━━ DATA FOR ANALYSIS

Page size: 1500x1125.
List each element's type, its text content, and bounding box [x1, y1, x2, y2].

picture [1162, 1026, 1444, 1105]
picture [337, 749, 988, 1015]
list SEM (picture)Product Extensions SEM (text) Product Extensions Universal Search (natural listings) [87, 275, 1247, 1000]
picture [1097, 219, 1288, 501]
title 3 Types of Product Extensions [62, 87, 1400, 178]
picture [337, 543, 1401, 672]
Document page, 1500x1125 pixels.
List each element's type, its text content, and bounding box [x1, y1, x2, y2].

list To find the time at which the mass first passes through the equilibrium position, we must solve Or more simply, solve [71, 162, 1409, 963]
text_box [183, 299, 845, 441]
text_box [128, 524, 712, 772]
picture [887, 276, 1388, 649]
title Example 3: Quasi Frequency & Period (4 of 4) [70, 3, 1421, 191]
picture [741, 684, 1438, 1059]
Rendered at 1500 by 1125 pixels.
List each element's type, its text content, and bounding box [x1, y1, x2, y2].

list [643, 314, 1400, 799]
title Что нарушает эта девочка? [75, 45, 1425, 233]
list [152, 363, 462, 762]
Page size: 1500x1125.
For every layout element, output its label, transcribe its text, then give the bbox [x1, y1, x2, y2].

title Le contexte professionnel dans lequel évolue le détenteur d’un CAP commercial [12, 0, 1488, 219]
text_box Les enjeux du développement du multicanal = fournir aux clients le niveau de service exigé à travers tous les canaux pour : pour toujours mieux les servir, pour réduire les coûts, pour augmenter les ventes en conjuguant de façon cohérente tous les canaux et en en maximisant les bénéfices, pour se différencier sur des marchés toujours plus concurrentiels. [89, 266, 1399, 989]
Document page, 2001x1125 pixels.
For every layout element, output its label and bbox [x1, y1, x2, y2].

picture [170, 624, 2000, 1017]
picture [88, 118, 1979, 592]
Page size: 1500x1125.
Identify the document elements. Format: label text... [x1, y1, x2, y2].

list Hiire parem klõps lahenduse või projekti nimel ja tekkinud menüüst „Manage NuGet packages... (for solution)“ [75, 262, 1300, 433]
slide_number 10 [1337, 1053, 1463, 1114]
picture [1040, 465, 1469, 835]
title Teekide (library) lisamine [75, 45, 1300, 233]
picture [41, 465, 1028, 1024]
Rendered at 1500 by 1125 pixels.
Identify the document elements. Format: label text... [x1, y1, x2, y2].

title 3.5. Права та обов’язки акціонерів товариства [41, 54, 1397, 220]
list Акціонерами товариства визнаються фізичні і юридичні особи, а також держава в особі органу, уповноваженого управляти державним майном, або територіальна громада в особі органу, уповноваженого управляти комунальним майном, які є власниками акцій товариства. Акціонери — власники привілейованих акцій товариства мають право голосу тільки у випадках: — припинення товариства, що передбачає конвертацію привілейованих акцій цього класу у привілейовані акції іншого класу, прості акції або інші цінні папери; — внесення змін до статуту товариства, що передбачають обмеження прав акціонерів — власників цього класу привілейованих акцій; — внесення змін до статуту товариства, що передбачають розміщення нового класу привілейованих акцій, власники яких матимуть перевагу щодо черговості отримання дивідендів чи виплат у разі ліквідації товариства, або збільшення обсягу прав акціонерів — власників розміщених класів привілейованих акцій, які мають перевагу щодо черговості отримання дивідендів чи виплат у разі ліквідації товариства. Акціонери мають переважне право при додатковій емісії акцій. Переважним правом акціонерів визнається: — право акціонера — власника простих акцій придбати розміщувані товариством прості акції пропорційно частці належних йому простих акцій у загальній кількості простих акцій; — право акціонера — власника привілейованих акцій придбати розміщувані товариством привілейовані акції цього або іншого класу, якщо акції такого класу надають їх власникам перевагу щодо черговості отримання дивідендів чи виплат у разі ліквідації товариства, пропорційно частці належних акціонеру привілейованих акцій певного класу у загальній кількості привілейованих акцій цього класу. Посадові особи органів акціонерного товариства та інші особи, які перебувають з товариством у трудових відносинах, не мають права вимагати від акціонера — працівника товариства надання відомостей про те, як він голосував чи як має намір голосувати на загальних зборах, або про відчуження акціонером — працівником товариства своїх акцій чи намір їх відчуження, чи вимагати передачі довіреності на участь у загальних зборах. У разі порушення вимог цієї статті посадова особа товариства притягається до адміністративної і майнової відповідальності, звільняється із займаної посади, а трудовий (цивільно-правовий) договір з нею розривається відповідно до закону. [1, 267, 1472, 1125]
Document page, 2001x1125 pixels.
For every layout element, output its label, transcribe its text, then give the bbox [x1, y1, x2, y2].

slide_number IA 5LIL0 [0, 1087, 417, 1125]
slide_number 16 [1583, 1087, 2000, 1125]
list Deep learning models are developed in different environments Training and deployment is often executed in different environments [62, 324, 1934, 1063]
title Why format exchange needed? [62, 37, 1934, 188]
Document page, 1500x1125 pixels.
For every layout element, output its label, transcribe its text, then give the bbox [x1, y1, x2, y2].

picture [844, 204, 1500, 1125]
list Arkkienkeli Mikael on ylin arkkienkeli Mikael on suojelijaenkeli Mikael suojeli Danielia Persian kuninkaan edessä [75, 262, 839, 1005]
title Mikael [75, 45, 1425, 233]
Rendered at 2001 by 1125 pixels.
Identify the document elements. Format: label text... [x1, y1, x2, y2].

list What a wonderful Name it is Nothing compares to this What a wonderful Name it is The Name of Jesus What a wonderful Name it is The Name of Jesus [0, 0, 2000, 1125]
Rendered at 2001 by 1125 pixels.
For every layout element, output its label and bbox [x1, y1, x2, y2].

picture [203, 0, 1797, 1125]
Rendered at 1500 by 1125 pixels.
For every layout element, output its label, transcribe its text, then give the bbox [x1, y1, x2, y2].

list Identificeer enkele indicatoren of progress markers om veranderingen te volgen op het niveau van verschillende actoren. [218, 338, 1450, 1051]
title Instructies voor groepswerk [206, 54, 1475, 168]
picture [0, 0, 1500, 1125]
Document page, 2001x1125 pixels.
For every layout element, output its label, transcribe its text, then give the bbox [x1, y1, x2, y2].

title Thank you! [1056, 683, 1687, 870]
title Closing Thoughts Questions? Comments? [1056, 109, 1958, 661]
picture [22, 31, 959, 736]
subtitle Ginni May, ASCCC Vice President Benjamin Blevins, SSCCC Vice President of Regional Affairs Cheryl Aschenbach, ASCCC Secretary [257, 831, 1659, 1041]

━━━━

WHAT THE EXERCISE ASKS = For every entry above, give it back exactly as written.

OUTPUT OF THE EXERCISE =
Page size: 1500x1125.
List each element's type, its text content, and bounding box [x1, y1, x2, y2].

picture [1162, 1026, 1444, 1105]
picture [337, 749, 988, 1015]
list SEM (picture)Product Extensions SEM (text) Product Extensions Universal Search (natural listings) [87, 275, 1247, 1000]
picture [1097, 219, 1288, 501]
title 3 Types of Product Extensions [62, 87, 1400, 178]
picture [337, 543, 1401, 672]
Document page, 1500x1125 pixels.
List each element's type, its text content, and bounding box [x1, y1, x2, y2].

list To find the time at which the mass first passes through the equilibrium position, we must solve Or more simply, solve [71, 162, 1409, 963]
text_box [183, 299, 845, 441]
text_box [128, 524, 712, 772]
picture [887, 276, 1388, 649]
title Example 3: Quasi Frequency & Period (4 of 4) [70, 3, 1421, 191]
picture [741, 684, 1438, 1059]
Rendered at 1500 by 1125 pixels.
List each element's type, its text content, and bounding box [x1, y1, x2, y2].

list [643, 314, 1400, 799]
title Что нарушает эта девочка? [75, 45, 1425, 233]
list [152, 363, 462, 762]
Page size: 1500x1125.
For every layout element, output its label, transcribe its text, then give the bbox [x1, y1, x2, y2].

title Le contexte professionnel dans lequel évolue le détenteur d’un CAP commercial [12, 0, 1488, 219]
text_box Les enjeux du développement du multicanal = fournir aux clients le niveau de service exigé à travers tous les canaux pour : pour toujours mieux les servir, pour réduire les coûts, pour augmenter les ventes en conjuguant de façon cohérente tous les canaux et en en maximisant les bénéfices, pour se différencier sur des marchés toujours plus concurrentiels. [89, 266, 1399, 989]
Document page, 2001x1125 pixels.
For every layout element, output its label and bbox [x1, y1, x2, y2].

picture [170, 624, 2000, 1017]
picture [88, 118, 1979, 592]
Page size: 1500x1125.
Identify the document elements. Format: label text... [x1, y1, x2, y2].

list Hiire parem klõps lahenduse või projekti nimel ja tekkinud menüüst „Manage NuGet packages... (for solution)“ [75, 262, 1300, 433]
slide_number 10 [1337, 1053, 1463, 1114]
picture [1040, 465, 1469, 835]
title Teekide (library) lisamine [75, 45, 1300, 233]
picture [41, 465, 1028, 1024]
Rendered at 1500 by 1125 pixels.
Identify the document elements. Format: label text... [x1, y1, x2, y2].

title 3.5. Права та обов’язки акціонерів товариства [41, 54, 1397, 220]
list Акціонерами товариства визнаються фізичні і юридичні особи, а також держава в особі органу, уповноваженого управляти державним майном, або територіальна громада в особі органу, уповноваженого управляти комунальним майном, які є власниками акцій товариства. Акціонери — власники привілейованих акцій товариства мають право голосу тільки у випадках: — припинення товариства, що передбачає конвертацію привілейованих акцій цього класу у привілейовані акції іншого класу, прості акції або інші цінні папери; — внесення змін до статуту товариства, що передбачають обмеження прав акціонерів — власників цього класу привілейованих акцій; — внесення змін до статуту товариства, що передбачають розміщення нового класу привілейованих акцій, власники яких матимуть перевагу щодо черговості отримання дивідендів чи виплат у разі ліквідації товариства, або збільшення обсягу прав акціонерів — власників розміщених класів привілейованих акцій, які мають перевагу щодо черговості отримання дивідендів чи виплат у разі ліквідації товариства. Акціонери мають переважне право при додатковій емісії акцій. Переважним правом акціонерів визнається: — право акціонера — власника простих акцій придбати розміщувані товариством прості акції пропорційно частці належних йому простих акцій у загальній кількості простих акцій; — право акціонера — власника привілейованих акцій придбати розміщувані товариством привілейовані акції цього або іншого класу, якщо акції такого класу надають їх власникам перевагу щодо черговості отримання дивідендів чи виплат у разі ліквідації товариства, пропорційно частці належних акціонеру привілейованих акцій певного класу у загальній кількості привілейованих акцій цього класу. Посадові особи органів акціонерного товариства та інші особи, які перебувають з товариством у трудових відносинах, не мають права вимагати від акціонера — працівника товариства надання відомостей про те, як він голосував чи як має намір голосувати на загальних зборах, або про відчуження акціонером — працівником товариства своїх акцій чи намір їх відчуження, чи вимагати передачі довіреності на участь у загальних зборах. У разі порушення вимог цієї статті посадова особа товариства притягається до адміністративної і майнової відповідальності, звільняється із займаної посади, а трудовий (цивільно-правовий) договір з нею розривається відповідно до закону. [1, 267, 1472, 1125]
Document page, 2001x1125 pixels.
For every layout element, output its label, transcribe its text, then give the bbox [x1, y1, x2, y2].

slide_number IA 5LIL0 [0, 1087, 417, 1125]
slide_number 16 [1583, 1087, 2000, 1125]
list Deep learning models are developed in different environments Training and deployment is often executed in different environments [62, 324, 1934, 1063]
title Why format exchange needed? [62, 37, 1934, 188]
Document page, 1500x1125 pixels.
For every layout element, output its label, transcribe its text, then give the bbox [x1, y1, x2, y2].

picture [844, 204, 1500, 1125]
list Arkkienkeli Mikael on ylin arkkienkeli Mikael on suojelijaenkeli Mikael suojeli Danielia Persian kuninkaan edessä [75, 262, 839, 1005]
title Mikael [75, 45, 1425, 233]
Rendered at 2001 by 1125 pixels.
Identify the document elements. Format: label text... [x1, y1, x2, y2].

list What a wonderful Name it is Nothing compares to this What a wonderful Name it is The Name of Jesus What a wonderful Name it is The Name of Jesus [0, 0, 2000, 1125]
Rendered at 2001 by 1125 pixels.
For every layout element, output its label and bbox [x1, y1, x2, y2].

picture [203, 0, 1797, 1125]
Rendered at 1500 by 1125 pixels.
For every layout element, output its label, transcribe its text, then give the bbox [x1, y1, x2, y2].

list Identificeer enkele indicatoren of progress markers om veranderingen te volgen op het niveau van verschillende actoren. [218, 338, 1450, 1051]
title Instructies voor groepswerk [206, 54, 1475, 168]
picture [0, 0, 1500, 1125]
Document page, 2001x1125 pixels.
For every layout element, output its label, transcribe its text, then give the bbox [x1, y1, x2, y2].

title Thank you! [1056, 683, 1687, 870]
title Closing Thoughts Questions? Comments? [1056, 109, 1958, 661]
picture [22, 31, 959, 736]
subtitle Ginni May, ASCCC Vice President Benjamin Blevins, SSCCC Vice President of Regional Affairs Cheryl Aschenbach, ASCCC Secretary [257, 831, 1659, 1041]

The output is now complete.